Can saying "death has no subject it occurs to" be defined as a category mistake? You seem to attribute to death, by your construction, that it has anthropic properties, or sentience and maleficence of some kind. Death is not a person, but a state, one which befalls each of us. How do we say X 'is' dead if they are not X? By your argument, we ought not to attend funerals for the deceased we know...oops, we can't know them if they no longer are whom they were prior to (their) deaths. Funerals are out because they are about death, and not the dead.
Once again, death does no depriving. It simply is, it becomes, just as those who live become...dead.
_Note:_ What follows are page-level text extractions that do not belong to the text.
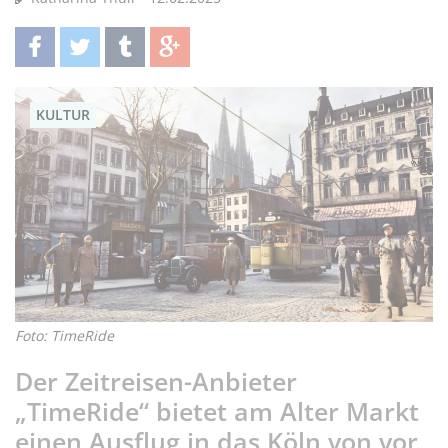
teilen
twittern
teilen
teilen
KULTUR
Foto: TimeRide
Der Zeitreisen-Anbieter
„TimeRide“ bietet am Alter Markt
einen Ausflug in das Köln von vor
You say, "A wrecked car is simply a wrecked car. It is not a car." Wrong, it is only a wreck...just like all other wrecks that are not what they were prior to the wrecking. At least, as I understand you, that is what you are using for logic. There are no dead people, just dead, or The Dead. So, we can group rotting corpses of all kinds and species, The Dead, into one broad category, indistinguishable. We can't talk of The Dead because they have no identity and therefor no names are useful. We might talk of the memories of The Departed, but we can't call them human, men or women, and not even distinguish between those advanced in age and those who died during childbirth.
To me, a misfortune is something you endure, consciously, for which you must suffer to some extent. We don't suffer death. We experience it while it is happening, however fleetingly or prolonged the experience may be, but when we actually die, when we 'get' death, we don't know it (stories of bright lights and voices notwithstanding). We lose consciousness and die, and the rest is really irrelevant, be it bodily damage, autopsy, dragging by heels through the streets, hanged, quartered, drawn, head displayed on a spike...it's nothing like a misfortune to the dead 'person'. To that person's loved ones, well that's another matter.